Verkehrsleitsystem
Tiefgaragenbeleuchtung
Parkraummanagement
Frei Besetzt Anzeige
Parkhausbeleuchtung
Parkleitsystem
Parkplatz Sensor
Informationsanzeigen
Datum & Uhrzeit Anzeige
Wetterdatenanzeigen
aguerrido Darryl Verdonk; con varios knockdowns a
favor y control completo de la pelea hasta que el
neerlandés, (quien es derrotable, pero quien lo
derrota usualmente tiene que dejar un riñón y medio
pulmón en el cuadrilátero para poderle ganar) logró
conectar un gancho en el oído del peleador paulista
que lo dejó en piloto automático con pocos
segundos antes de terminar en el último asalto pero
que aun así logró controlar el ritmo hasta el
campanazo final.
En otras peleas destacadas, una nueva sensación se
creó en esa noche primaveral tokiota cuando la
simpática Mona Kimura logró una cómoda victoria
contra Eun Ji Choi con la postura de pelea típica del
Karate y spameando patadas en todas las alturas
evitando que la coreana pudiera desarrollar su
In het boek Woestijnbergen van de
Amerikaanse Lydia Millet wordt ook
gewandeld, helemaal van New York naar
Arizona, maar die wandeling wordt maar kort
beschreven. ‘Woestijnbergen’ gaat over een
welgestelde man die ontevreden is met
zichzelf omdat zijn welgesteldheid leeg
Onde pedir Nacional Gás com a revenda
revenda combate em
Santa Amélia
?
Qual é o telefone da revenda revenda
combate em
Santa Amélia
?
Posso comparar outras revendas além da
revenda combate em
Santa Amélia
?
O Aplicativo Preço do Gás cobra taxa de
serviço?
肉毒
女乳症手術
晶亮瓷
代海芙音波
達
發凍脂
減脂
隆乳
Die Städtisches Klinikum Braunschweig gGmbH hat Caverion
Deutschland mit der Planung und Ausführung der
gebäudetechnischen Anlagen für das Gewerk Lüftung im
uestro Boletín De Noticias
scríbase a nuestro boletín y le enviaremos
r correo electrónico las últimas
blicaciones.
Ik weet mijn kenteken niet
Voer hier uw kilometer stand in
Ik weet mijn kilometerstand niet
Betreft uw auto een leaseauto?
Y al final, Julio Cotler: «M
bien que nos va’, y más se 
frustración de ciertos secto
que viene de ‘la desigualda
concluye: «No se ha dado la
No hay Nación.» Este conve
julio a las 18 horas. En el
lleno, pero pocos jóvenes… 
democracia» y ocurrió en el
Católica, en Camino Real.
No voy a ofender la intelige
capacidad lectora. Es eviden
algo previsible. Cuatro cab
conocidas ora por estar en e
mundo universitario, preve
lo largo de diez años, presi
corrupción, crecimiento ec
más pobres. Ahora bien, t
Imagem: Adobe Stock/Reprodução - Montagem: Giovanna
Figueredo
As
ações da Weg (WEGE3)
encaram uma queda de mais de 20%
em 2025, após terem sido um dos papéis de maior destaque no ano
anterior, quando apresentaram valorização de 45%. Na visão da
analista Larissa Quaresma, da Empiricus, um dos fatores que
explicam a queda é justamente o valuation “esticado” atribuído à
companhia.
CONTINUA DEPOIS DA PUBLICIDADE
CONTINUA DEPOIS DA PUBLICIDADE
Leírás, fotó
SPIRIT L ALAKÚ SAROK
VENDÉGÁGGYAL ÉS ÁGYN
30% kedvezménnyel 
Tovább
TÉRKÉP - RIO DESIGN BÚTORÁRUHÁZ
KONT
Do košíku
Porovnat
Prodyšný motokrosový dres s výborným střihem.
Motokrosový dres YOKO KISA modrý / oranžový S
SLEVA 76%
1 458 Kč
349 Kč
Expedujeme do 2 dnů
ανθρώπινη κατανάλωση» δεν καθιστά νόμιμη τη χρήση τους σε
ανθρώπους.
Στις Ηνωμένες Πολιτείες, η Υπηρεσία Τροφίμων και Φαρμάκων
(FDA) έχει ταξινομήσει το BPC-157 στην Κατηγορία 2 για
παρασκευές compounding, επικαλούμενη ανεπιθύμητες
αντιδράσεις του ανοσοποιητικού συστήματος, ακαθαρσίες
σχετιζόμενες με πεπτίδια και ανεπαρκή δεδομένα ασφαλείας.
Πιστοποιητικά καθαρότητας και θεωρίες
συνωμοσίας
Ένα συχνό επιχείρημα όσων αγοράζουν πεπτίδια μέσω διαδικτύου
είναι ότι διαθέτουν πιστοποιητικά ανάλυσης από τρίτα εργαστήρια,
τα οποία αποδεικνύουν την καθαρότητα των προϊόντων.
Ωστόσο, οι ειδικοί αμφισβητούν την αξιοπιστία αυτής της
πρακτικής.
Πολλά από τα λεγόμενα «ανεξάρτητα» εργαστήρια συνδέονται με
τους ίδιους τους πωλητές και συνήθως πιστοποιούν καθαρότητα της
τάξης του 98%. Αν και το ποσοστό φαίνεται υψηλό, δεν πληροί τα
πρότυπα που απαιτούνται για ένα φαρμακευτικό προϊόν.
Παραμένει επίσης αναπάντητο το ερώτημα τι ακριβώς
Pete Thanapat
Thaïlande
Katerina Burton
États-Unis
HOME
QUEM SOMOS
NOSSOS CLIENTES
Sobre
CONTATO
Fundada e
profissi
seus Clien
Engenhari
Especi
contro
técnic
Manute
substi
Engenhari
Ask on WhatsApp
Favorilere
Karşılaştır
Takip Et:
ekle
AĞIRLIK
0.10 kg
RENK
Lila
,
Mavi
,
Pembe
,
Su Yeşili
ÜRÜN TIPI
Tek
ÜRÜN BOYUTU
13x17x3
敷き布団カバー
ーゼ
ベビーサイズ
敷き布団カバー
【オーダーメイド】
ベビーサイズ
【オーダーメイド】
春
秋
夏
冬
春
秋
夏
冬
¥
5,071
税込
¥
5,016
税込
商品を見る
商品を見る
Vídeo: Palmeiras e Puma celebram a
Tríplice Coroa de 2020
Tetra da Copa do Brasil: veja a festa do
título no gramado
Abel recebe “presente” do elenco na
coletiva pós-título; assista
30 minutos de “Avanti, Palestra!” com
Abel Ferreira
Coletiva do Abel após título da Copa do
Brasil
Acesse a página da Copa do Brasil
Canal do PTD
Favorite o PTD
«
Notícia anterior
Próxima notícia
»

* **TASK REQUIREMENTS**:
Nothing but the lines above from the one containing "em 2025, após" through the one containing "explicam a queda" should appear in the answer, each repeated exactly.

* **OUTPUT FOR THIS TASK**:
em 2025, após terem sido um dos papéis de maior destaque no ano
anterior, quando apresentaram valorização de 45%. Na visão da
analista Larissa Quaresma, da Empiricus, um dos fatores que
explicam a queda é justamente o valuation “esticado” atribuído à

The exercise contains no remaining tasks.